Real Avenger: Udham Singh, freedom fighter who assassinated O’Dwyer, gets eulogised by Ska Vengers

By Aishwarya Nag Chaudhary

Udham Singh, one of India’s lesser known freedom fighters, just got an unconventional tribute. It did not come in the form of a gigantic statue or a ‘yojna’ (scheme) named after him. Nor was it the regular rift between the left and the right, the two sides trying to appropriate his bravery. Udham Singh, aka Frank Brazil, is the subject of a new music video. The Ska Vengers, a popular indie outfit, has released a video called ‘Frank Brazil’ as a tribute to the freedom fighter on the 75th anniversary of his execution.

Udham Singh, the Indian freedom fighter, was considered to be a terrorist in Britain. He was executed in Britain for the assassination of O’Dwyer. The Ska Vengers used the title ‘Frank Brazil’ from an alias during an overseas undercover trip.

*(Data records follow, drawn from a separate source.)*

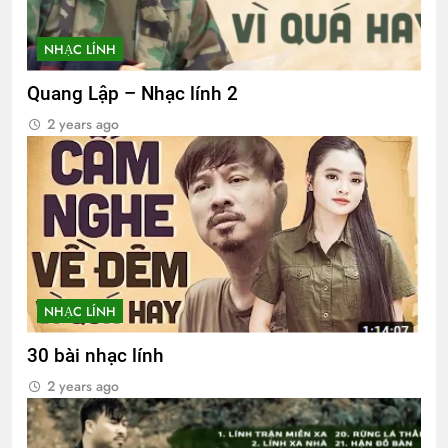
NHẠC LÍNH
Quang Lập – Nhạc lính 2
2 years ago
NHẠC LÍNH
30 bài nhạc lính
2 years ago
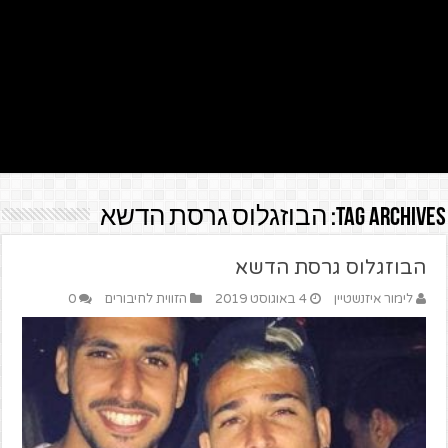
Tag Archives:
הבוזגלוס גרסת הדשא
הבוזגלוס גרסת הדשא
לימור איזנשטיין
4 באוגוסט 2019
הזווית לחיבורים
0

This was a welcome change from the usual discourse on freedom struggle today. Discussions on the freedom struggle are relegated to Independence Day and Republic day. Today when someone even talks about India’s past it begins with the Vedas and ranges to rigid social constructs. This video is unusual yet progressive, considering the trivial subjects used in most contemporary music videos.


The four minute video tells the story of Udham Singh. Orphaned at an early age, Singh was serving water to the protesters at Jalianwala Bagh when the massacre took place. O’Dwyer was the Lieutenant Governor of Punjab at the time. Many believe that it was O’Dwyer who premeditated the massacre at Jalianwala Bagh. Singh traveled overseas to Britain and shot him at a town hall meeting in London. However, Singh did not attempt to flee the scene. He was arrested, tried and finally executed four months later.

The video was featured on VH1 on July 31st, marking the 75th anniversary of his assassination.

The song was born out of the band’s shared fascination for the freedom fighter. Taru Dalmia, the vocalist of Ska Vengers, said that the group was also inspired by blues singer Bessie Smith’s popular death song “Send me to the ‘letric chair.”

The new song features a feisty pro-independence protagonist who says his punishment does not scare him. He does not care if he spends 99 years in prison or is sent to the electric chair.